Managing Symptoms in Dying Patients
For patients who are dying, comprehensive symptom management is essential, focusing on pain, dyspnea, and depression as the primary symptoms requiring regular assessment and effective treatment. 1
Key Symptoms to Address
Pain Management
- Use therapies with proven effectiveness:
- For cancer patients: NSAIDs, opioids, and bisphosphonates 1
- For opioid-naive patients: morphine 2.5-10 mg PO every 2 hours as needed or 1-3 mg IV every 2 hours as needed 1
- For patients already on chronic opioids: consider increasing dose by 25% 1
- When tapering is necessary, reduce gradually (10-25% of total daily dose) at intervals of 2-4 weeks to avoid withdrawal symptoms 2
Dyspnea Management
- First-line interventions:
- For excessive secretions:
- Scopolamine 0.4 mg subcutaneous every 4 hours as needed, or
- Scopolamine 1.5 mg patches, 1-3 patches every 3 days, or
- Atropine 1% ophthalmic solution 1-2 drops SL every 4 hours as needed, or
- Glycopyrrolate 0.2-0.4 mg IV or subcutaneous every 4 hours as needed 1
Depression Management
- For cancer patients, use:
- Tricyclic antidepressants
- Selective serotonin reuptake inhibitors
- Psychosocial interventions 1
- Consider mirtazapine 7.5-30 mg at bedtime, which may also help with appetite 1
Anorexia/Cachexia Management
- Assess meaning of symptoms to patient and family
- Consider appetite stimulants:
- Megestrol acetate 400-800 mg/day
- Olanzapine 5 mg/day
- Dexamethasone 2-8 mg/day
- Cannabinoids 1
- Provide education about natural history of disease, including that absence of hunger and thirst is normal in dying patients 1
Nausea and Vomiting Management
- Identify and treat underlying causes:
- Discontinue unnecessary medications
- Check medication blood levels when appropriate
- Treat severe constipation if present
- For gastroparesis: metoclopramide 5-10 mg PO QID before meals and at bedtime
- For CNS involvement: dexamethasone 4-8 mg BID-TID 1
End-of-Life Care Considerations
When Death is Imminent (Weeks to Days)

[Collected data entries]
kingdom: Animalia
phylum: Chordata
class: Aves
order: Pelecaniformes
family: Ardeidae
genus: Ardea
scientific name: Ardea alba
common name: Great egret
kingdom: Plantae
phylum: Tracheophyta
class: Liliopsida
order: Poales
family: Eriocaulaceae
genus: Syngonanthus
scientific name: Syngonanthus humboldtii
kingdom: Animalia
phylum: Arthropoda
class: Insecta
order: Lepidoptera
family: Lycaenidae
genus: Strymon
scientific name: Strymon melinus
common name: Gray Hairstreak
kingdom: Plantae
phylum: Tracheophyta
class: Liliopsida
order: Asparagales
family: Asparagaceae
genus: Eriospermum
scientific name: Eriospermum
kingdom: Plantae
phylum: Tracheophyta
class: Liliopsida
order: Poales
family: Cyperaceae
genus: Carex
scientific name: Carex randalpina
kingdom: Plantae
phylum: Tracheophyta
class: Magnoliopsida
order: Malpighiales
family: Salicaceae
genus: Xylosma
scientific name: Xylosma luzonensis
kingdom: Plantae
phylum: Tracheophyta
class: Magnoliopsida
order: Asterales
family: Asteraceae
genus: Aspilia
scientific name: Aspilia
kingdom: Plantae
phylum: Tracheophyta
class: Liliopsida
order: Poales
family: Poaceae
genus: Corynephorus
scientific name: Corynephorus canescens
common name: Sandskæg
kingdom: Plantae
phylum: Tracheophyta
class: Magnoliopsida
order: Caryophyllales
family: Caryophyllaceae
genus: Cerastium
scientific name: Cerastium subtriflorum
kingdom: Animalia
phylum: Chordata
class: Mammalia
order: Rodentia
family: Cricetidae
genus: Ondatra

YOUR ASSIGNMENT:
Answer these questions from the text on managing symptoms in dying patients:
1. What IV morphine dose does it give for opioid-naive patients?
2. What dose of mirtazapine does it suggest, and when is it taken?
3. Which drug and dose does it list for gastroparesis?

EXERCISE SOLUTION:
1. 1-3 mg IV every 2 hours as needed
2. 7.5-30 mg at bedtime
3. Metoclopramide 5-10 mg PO QID before meals and at bedtime